Theory vs. Simulation: The analytical solutions matched Surface Evolver simulations perfectly for small contact angles. Discrepancies arose at large $\theta_c$ and high $Bo$ due to the difficulty of discretizing complex curvatures in the numerical model.
Theory vs. Experiment: The analytical predictions for the shape and width of the bottom Plateau borders matched experimental photographs well.

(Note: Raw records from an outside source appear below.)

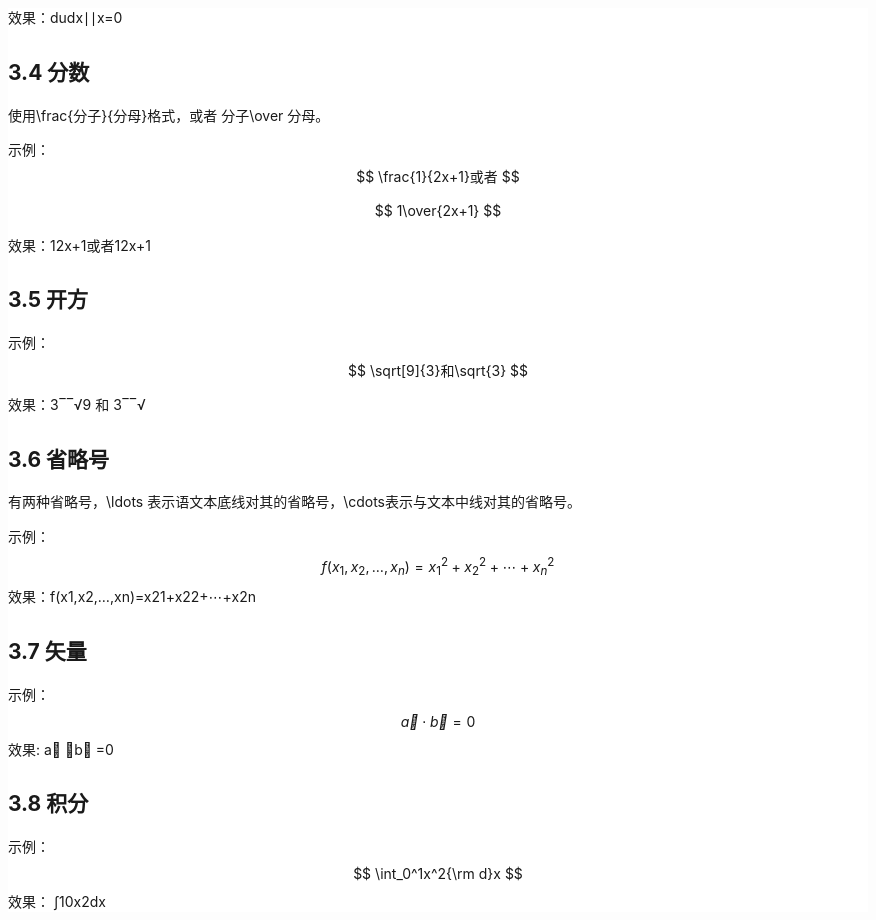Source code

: 效果：dudx∣∣x=0 

## 3.4 分数

使用\frac{分子}{分母}格式，或者 分子\over 分母。

示例：
$$
\frac{1}{2x+1}或者
$$

$$
1\over{2x+1}
$$

效果：12x+1或者12x+1 

## 3.5 开方

示例：
$$
\sqrt[9]{3}和\sqrt{3}
$$


效果：3‾‾√9 和 3‾‾√ 

## 3.6 省略号

有两种省略号，\ldots 表示语文本底线对其的省略号，\cdots表示与文本中线对其的省略号。

示例：
$$
f(x_1, x_2, \ldots, x_n)=x_1^2 + x_2^2+ \cdots + x_n^2
$$
效果：f(x1,x2,…,xn)=x21+x22+⋯+x2n 

## 3.7 矢量

示例：
$$
\vec{a} \cdot \vec{b}=0
$$
效果: a⃗ ⋅b⃗ =0 

## 3.8 积分

示例：
$$
\int_0^1x^2{\rm d}x
$$
效果： ∫10x2dx 


[^脚注]: 这里写脚注的*文本*
[^1]: 这里是1说的内容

Deviations were observed for the most hydrophobic surface at high $Bo$ , likely due to contact angle hysteresis and measurement sensitivity near the theoretical asymptotes.

4. Significance and Implications

Fundamental Physics: The paper provides a rigorous mathematical definition of the "foam-philic" and "foam-phobic" states, moving beyond simple contact angle definitions to include the dynamic role of gravity and film size.
Practical Applications:
- Firefighting: Explains why certain foams fail to spread on specific substrates (foam-phobicity) and helps in designing foams that adhere better to hydrophobic surfaces.
- Food Industry: Guides the design of containers for foamy foods to prevent drainage or collapse.
- Microfluidics: Relevant for the motion of bubbles and foams in channels, where the friction force exerted by the substrate on the Plateau borders dictates flow dynamics.
Future Work: The authors conjecture that these results hold for non-planar films and bubbles (e.g., a bubble sitting on a surface), though the specific boundaries in the $(\theta_c, Bo)$ space will differ.

Conclusion

The study concludes that a surface's ability to support a foam is not an intrinsic property of the material alone but a coupled function of the contact angle, the Bond number (gravity vs. surface tension), and the position (top vs. bottom) of the film. The top substrate is far more restrictive, requiring hydrophilicity and small Bond numbers, whereas the bottom substrate can support larger, more varied foam structures.